Il primo stadio, guidato da Wraith, ha mostrato che il sistema immunitario può essere indotto a riconoscere MBP esponendolo a dosi ripetute di un frammento altamente solubile della proteina a cui i globuli bianchi rispondono. Iniettando ripetutamente lo stesso frammento di MBP, il processo mediante il quale il sistema immunitario impara a distinguere tra le proprie proteine del corpo e quelle estranee può essere quindi imitato.
Il processo, che è simile all’immunoterapia usata per desensibilizzare le persone alle allergie, ha mostrato che i globuli bianchi che riconoscono l’MBP sono passati dall’attaccare le proteine alla protezione effettiva del corpo.
Il secondo stadio ha visto gli specialisti della regolazione genica guidati da Peter Cockerill “sondare” in profondità all’interno dei globuli bianchi che reagiscono all’MBP per dimostrare come i geni vengono “resettati” in risposta a questa forma di immunoterapia di riprogrammazione del sistema immunitario.

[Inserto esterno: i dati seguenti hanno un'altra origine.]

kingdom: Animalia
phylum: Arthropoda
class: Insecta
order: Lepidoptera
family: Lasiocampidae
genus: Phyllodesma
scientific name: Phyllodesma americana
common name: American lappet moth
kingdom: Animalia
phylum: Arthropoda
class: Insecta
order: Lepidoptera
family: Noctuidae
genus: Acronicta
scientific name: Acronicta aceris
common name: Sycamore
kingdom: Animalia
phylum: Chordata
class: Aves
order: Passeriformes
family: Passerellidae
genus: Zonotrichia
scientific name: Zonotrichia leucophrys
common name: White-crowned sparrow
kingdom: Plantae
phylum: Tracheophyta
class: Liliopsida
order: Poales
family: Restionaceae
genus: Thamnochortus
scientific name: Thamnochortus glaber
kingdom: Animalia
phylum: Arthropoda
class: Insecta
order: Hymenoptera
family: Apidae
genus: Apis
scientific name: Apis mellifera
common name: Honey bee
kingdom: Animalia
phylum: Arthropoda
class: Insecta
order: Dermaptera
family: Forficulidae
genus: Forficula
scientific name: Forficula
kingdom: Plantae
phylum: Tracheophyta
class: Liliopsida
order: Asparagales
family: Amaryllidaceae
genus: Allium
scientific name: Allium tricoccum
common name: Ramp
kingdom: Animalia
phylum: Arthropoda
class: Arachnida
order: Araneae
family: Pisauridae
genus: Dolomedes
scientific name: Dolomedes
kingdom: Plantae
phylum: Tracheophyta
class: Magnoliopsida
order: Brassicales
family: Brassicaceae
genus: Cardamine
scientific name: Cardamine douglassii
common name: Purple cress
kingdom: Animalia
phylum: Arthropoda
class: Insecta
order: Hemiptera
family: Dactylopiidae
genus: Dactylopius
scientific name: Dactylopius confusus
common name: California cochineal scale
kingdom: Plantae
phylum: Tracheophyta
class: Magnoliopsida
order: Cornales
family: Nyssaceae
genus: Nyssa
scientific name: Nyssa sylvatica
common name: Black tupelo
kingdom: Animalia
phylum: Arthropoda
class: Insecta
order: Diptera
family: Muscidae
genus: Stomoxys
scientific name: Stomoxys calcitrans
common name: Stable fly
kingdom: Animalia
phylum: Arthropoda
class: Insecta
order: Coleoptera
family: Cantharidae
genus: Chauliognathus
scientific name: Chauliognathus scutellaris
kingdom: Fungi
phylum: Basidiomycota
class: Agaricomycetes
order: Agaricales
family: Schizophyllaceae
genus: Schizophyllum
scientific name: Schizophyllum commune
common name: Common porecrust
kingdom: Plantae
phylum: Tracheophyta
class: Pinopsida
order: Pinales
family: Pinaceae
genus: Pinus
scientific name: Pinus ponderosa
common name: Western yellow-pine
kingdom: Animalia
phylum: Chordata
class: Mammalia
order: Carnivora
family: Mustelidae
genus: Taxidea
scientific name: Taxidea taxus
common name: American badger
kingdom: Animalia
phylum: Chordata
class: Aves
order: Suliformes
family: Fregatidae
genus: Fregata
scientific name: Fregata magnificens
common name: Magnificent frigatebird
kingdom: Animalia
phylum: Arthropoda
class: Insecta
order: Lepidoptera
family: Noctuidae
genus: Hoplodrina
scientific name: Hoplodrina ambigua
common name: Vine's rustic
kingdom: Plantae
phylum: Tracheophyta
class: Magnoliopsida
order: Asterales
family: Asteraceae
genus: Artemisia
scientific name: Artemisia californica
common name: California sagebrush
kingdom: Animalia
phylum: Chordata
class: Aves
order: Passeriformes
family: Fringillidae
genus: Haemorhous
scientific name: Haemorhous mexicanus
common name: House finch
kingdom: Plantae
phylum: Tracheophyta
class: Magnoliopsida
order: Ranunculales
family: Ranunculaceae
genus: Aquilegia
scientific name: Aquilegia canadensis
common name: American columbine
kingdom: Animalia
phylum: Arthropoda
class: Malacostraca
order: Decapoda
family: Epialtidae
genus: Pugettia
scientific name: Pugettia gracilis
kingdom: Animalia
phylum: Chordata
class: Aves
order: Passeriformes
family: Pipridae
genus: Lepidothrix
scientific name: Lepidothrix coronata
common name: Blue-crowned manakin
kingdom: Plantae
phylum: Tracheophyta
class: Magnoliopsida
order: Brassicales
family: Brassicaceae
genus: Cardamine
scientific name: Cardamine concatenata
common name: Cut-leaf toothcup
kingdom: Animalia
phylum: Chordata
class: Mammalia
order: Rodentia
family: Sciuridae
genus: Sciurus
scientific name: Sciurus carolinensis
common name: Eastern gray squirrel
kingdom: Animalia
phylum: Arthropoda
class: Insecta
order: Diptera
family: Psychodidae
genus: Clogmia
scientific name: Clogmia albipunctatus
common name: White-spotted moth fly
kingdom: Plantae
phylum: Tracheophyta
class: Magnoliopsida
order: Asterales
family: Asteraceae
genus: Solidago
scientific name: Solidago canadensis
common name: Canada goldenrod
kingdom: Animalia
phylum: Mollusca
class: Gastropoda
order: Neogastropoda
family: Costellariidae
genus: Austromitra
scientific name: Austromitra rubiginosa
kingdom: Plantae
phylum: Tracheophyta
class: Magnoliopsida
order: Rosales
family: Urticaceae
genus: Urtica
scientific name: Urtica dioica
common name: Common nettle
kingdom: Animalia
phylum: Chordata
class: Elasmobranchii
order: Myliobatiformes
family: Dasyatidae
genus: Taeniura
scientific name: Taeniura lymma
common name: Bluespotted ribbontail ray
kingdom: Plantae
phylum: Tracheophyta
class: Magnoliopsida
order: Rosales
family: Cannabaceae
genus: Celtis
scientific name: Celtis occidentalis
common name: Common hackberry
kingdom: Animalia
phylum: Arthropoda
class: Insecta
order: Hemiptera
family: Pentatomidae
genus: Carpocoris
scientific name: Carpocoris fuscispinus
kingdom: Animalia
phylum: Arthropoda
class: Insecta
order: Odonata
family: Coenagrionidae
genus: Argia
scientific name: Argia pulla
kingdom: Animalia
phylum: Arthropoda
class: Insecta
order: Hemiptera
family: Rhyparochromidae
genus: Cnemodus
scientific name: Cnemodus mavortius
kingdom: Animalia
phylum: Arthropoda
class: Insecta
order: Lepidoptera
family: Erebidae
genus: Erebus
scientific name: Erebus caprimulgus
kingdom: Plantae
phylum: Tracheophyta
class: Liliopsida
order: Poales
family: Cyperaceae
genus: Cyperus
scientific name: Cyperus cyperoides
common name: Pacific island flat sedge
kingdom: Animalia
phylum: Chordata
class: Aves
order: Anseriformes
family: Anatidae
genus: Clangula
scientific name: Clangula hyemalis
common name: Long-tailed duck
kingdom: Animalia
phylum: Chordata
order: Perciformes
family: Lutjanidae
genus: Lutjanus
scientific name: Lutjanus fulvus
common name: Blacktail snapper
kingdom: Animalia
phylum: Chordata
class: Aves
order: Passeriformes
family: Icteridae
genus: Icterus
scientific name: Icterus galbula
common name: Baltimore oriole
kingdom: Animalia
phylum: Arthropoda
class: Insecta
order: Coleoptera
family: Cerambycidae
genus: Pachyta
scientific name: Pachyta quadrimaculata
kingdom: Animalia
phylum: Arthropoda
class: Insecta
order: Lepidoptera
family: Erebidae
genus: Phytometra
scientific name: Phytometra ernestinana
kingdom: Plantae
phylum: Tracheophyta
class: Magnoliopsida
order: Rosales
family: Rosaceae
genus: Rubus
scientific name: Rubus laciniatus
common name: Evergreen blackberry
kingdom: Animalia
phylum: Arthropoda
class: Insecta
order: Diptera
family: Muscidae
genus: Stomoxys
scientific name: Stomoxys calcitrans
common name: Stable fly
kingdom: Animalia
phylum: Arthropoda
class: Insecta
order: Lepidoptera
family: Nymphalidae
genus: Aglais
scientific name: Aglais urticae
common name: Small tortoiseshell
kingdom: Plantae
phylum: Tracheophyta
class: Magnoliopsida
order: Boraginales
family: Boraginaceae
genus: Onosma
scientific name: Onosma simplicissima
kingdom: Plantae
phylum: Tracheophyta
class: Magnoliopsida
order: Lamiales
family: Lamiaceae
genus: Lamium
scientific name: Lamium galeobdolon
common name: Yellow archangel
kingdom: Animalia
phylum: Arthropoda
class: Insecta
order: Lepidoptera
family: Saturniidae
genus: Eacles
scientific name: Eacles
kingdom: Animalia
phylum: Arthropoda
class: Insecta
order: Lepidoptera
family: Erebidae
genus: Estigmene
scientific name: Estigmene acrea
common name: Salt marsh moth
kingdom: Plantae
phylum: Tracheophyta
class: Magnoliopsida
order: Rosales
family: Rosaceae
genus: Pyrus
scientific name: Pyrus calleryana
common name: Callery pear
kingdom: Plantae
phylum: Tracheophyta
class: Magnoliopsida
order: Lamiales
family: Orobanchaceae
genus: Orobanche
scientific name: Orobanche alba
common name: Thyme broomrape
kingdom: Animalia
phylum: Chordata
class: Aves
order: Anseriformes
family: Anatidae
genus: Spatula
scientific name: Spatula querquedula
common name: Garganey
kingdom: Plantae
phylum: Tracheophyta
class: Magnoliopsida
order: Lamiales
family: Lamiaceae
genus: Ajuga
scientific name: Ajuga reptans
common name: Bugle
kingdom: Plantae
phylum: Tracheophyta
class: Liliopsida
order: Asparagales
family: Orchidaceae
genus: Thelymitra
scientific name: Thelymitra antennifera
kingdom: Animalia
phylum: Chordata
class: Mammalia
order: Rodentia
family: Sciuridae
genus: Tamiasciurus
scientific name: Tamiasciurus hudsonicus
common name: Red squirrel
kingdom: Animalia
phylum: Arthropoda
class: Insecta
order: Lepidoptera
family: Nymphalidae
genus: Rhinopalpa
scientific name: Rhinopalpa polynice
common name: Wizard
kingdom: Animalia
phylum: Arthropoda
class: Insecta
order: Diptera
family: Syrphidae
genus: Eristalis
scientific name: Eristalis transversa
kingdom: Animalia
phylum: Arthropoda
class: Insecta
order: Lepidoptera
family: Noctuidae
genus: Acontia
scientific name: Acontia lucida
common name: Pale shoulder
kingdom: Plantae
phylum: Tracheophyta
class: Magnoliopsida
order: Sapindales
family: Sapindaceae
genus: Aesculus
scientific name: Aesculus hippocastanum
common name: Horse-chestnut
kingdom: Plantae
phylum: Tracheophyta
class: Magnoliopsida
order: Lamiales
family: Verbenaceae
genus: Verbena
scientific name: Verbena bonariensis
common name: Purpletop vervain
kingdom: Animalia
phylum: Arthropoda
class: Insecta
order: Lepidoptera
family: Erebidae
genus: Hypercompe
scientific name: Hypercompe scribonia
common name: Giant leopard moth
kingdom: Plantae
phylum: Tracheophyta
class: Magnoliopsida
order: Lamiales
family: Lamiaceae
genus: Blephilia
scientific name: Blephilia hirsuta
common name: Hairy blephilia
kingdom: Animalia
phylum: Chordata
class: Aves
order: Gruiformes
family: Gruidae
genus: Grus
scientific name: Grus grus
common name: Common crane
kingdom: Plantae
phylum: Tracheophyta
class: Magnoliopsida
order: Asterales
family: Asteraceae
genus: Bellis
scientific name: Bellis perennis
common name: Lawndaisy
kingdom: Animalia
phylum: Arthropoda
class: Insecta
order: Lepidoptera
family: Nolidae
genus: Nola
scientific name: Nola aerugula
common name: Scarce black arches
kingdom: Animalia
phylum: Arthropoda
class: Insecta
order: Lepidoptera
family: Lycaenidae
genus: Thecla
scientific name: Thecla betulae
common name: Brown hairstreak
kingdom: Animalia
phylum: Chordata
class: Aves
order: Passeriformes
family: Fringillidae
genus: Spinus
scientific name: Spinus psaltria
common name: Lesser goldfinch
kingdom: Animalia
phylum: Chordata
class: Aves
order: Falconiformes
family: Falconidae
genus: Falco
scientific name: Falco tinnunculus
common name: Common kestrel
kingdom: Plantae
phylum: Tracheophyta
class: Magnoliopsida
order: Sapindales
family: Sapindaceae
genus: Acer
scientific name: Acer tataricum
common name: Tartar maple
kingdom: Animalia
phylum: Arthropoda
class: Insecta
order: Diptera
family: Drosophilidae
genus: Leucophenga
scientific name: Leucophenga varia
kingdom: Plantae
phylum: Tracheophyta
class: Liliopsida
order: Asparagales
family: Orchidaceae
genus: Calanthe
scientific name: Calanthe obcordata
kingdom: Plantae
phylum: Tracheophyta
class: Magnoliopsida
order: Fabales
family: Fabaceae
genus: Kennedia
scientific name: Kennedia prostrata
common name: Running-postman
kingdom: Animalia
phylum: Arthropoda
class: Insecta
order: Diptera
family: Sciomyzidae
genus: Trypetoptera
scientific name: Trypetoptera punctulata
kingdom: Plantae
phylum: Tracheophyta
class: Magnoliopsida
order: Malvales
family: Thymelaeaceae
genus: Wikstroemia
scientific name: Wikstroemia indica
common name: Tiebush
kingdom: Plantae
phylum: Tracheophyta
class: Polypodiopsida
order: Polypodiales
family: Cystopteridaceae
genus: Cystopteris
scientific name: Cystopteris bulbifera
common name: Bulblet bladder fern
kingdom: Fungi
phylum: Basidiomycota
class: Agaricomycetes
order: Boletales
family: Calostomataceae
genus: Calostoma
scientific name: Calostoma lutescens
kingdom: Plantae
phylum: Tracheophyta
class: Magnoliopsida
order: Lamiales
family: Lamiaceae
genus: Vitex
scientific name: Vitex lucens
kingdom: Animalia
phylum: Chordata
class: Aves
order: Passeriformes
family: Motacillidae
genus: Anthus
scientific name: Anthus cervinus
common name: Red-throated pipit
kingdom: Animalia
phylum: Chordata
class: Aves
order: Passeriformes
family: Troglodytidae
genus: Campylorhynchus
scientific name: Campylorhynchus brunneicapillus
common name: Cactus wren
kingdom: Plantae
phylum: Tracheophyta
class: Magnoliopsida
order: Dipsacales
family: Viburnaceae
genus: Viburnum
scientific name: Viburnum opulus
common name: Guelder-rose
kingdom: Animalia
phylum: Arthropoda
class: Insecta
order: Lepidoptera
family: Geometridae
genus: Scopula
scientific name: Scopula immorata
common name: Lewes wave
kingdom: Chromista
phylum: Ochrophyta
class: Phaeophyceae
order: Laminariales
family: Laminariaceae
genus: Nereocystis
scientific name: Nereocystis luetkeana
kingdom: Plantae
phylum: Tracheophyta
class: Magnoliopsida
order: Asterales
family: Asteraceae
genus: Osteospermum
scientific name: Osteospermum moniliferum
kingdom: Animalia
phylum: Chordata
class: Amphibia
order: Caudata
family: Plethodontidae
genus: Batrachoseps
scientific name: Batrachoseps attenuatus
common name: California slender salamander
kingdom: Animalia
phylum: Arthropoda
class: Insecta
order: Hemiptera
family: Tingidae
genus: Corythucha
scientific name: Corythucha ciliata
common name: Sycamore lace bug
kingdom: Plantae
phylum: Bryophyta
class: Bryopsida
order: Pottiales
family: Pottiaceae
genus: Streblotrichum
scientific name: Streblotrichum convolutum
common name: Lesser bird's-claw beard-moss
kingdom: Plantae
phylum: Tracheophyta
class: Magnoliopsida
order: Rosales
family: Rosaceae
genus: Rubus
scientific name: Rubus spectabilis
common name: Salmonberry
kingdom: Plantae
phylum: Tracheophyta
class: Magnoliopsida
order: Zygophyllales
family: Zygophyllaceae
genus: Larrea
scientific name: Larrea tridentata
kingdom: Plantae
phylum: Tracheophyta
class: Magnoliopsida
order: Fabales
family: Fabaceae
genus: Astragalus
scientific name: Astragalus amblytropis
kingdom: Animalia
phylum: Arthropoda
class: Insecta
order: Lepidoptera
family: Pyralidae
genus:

L’esposizione ripetuta allo stesso frammento proteico ha innescato una risposta che attiva geni che silenziano il sistema immunitario invece di attivarlo. Queste cellule hanno quindi acquisito “memoria” genica di questa esposizione all’MBP e non la riconoscono più come estranea al corpo. Quando le cellule T sono rese tolleranti, altri geni che funzionano per attivare il sistema immunitario rimangono in silenzio. Wraith ha commentato: “Questi risultati hanno importanti implicazioni per i molti pazienti che soffrono di condizioni autoimmuni che sono attualmente difficili da trattare”. E Cockerill ha proseguito: “Questo studio ci ha portato a comprendere finalmente le basi sottostanti delle immunoterapie che desensibilizzano il sistema immunitario. Questo è il primo studio a definire i meccanismi effettivi di come le cellule T possono essere rese tolleranti alle proteine del corpo in un contesto che potrebbe portare a ulteriori progressi nella battaglia per superare l’autoimmunità”. Ulteriori studi clinici a più lungo termine saranno necessari ora per determinare se le immunoterapie specifiche dell’antigene possano effettivamente apportare benefici duraturi.